NaijaRC: A Multi-choice Reading Comprehension Dataset for Nigerian Languages

Read original: arXiv:2308.09768 - Published 5/21/2024 by Anuoluwapo Aremu, Jesujoba O. Alabi, Daud Abolade, Nkechinyere F. Aguobi, Shamsuddeen Hassan Muhammad, David Ifeoluwa Adelani

🤷

Overview

The researchers create a new multi-choice Reading Comprehension dataset called NaijaRC for three native Nigerian languages based on high-school reading comprehension exams.
They provide baseline results by performing cross-lingual transfer using existing English RACE and Belebele datasets with a pre-trained encoder-only model.
Additionally, they provide results by prompting large language models (LLMs) like GPT-4.

Plain English Explanation

The researchers have developed a new dataset called NaijaRC that contains reading comprehension questions and answers in three native Nigerian languages. This dataset is based on high-school level reading exams in these languages.

To establish a baseline for how well machine learning models can perform on this new dataset, the researchers used two existing English reading comprehension datasets, RACE and Belebele, and fine-tuned a pre-trained encoder-only model on them. This allowed the model to transfer its learning from English to the Nigerian languages.

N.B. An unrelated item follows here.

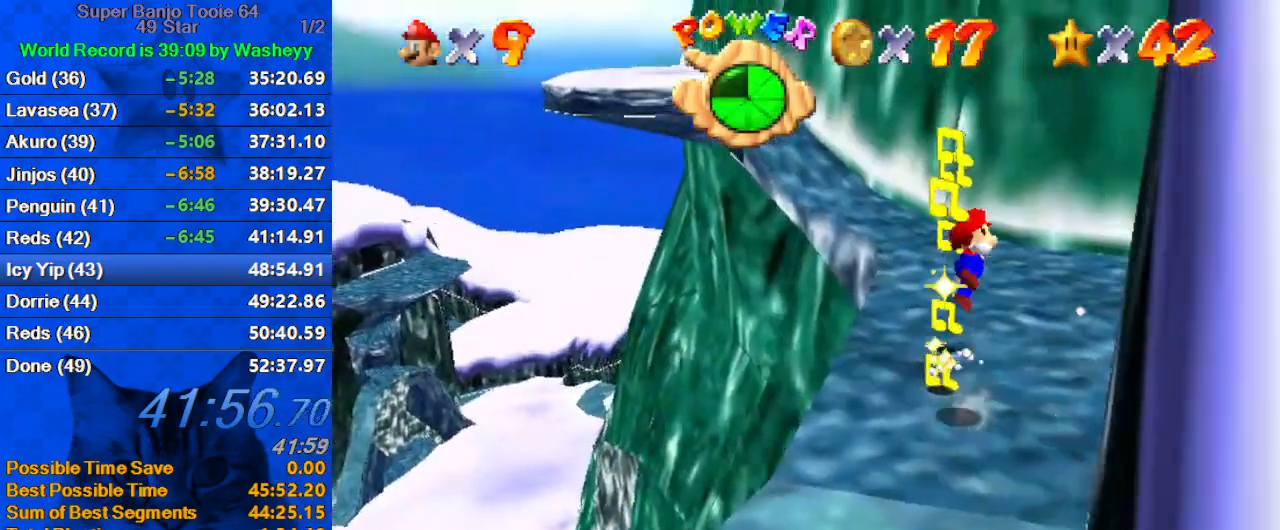
{"keys": ["up"], "events": [[34, "shift", "up"]]}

The researchers also tested how well large language models (LLMs) like GPT-4 could perform on the NaijaRC dataset when prompted to answer the reading comprehension questions.

Technical Explanation

The researchers created the NaijaRC dataset, which contains multi-choice reading comprehension questions and answers in three native Nigerian languages: Hausa, Igbo, and Yoruba. They sourced the questions and passages from high-school level reading comprehension exams in these languages.

To establish baseline performance, the researchers used cross-lingual transfer learning. They fine-tuned a pre-trained encoder-only model, like BERT, on the English RACE and Belebele datasets. This allowed the model to leverage its English language understanding to perform well on the Nigerian language datasets.

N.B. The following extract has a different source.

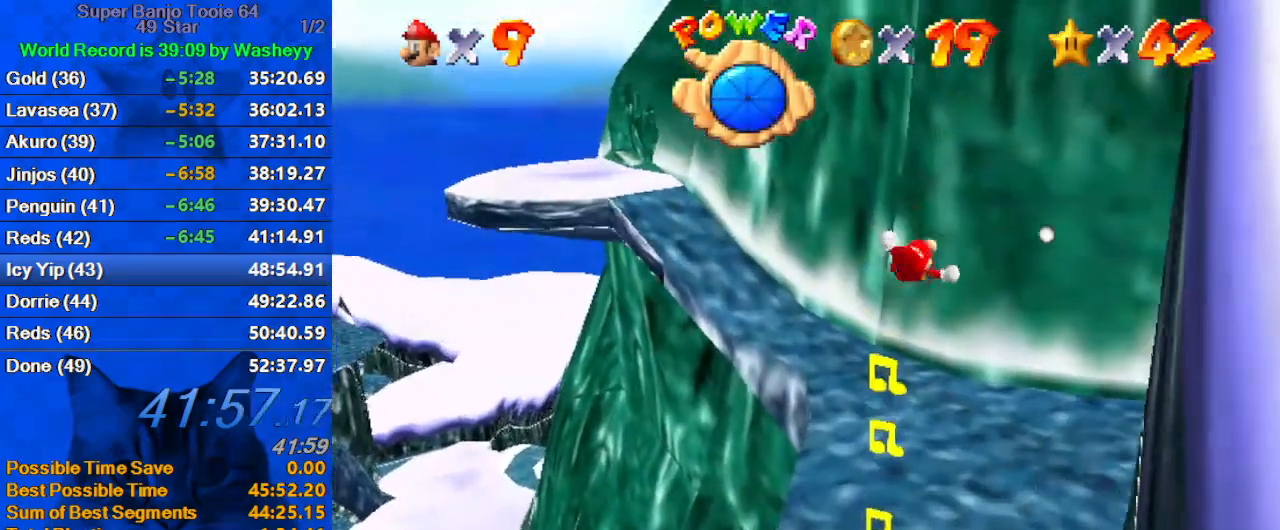
{"keys": ["up"], "events": []}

Additionally, the researchers prompted large language models (LLMs) like GPT-4 to answer the NaijaRC questions directly, without any fine-tuning. This provided a sense of how capable these powerful language models are at reading comprehension in non-English languages.

Critical Analysis

The researchers acknowledge that their dataset, NaijaRC, is relatively small compared to widely used English reading comprehension datasets. This may limit the ability of machine learning models to fully generalize and perform well on this new dataset.

Furthermore, the cross-lingual transfer learning approach relies on the assumption that the English datasets used for fine-tuning are similar enough in structure and content to the Nigerian language datasets. This may not always be the case, and could impact the performance of the transferred model.

The researchers did not provide extensive analysis on the types of errors made by the models or the specific challenges presented by the Nigerian language datasets. Further research into these areas could provide valuable insights for improving reading comprehension in low-resource languages.

Conclusion

The researchers have made a valuable contribution by creating the NaijaRC dataset, which can help drive progress in reading comprehension for three native Nigerian languages. Their use of cross-lingual transfer learning and prompting of large language models provides a solid baseline for future work in this area.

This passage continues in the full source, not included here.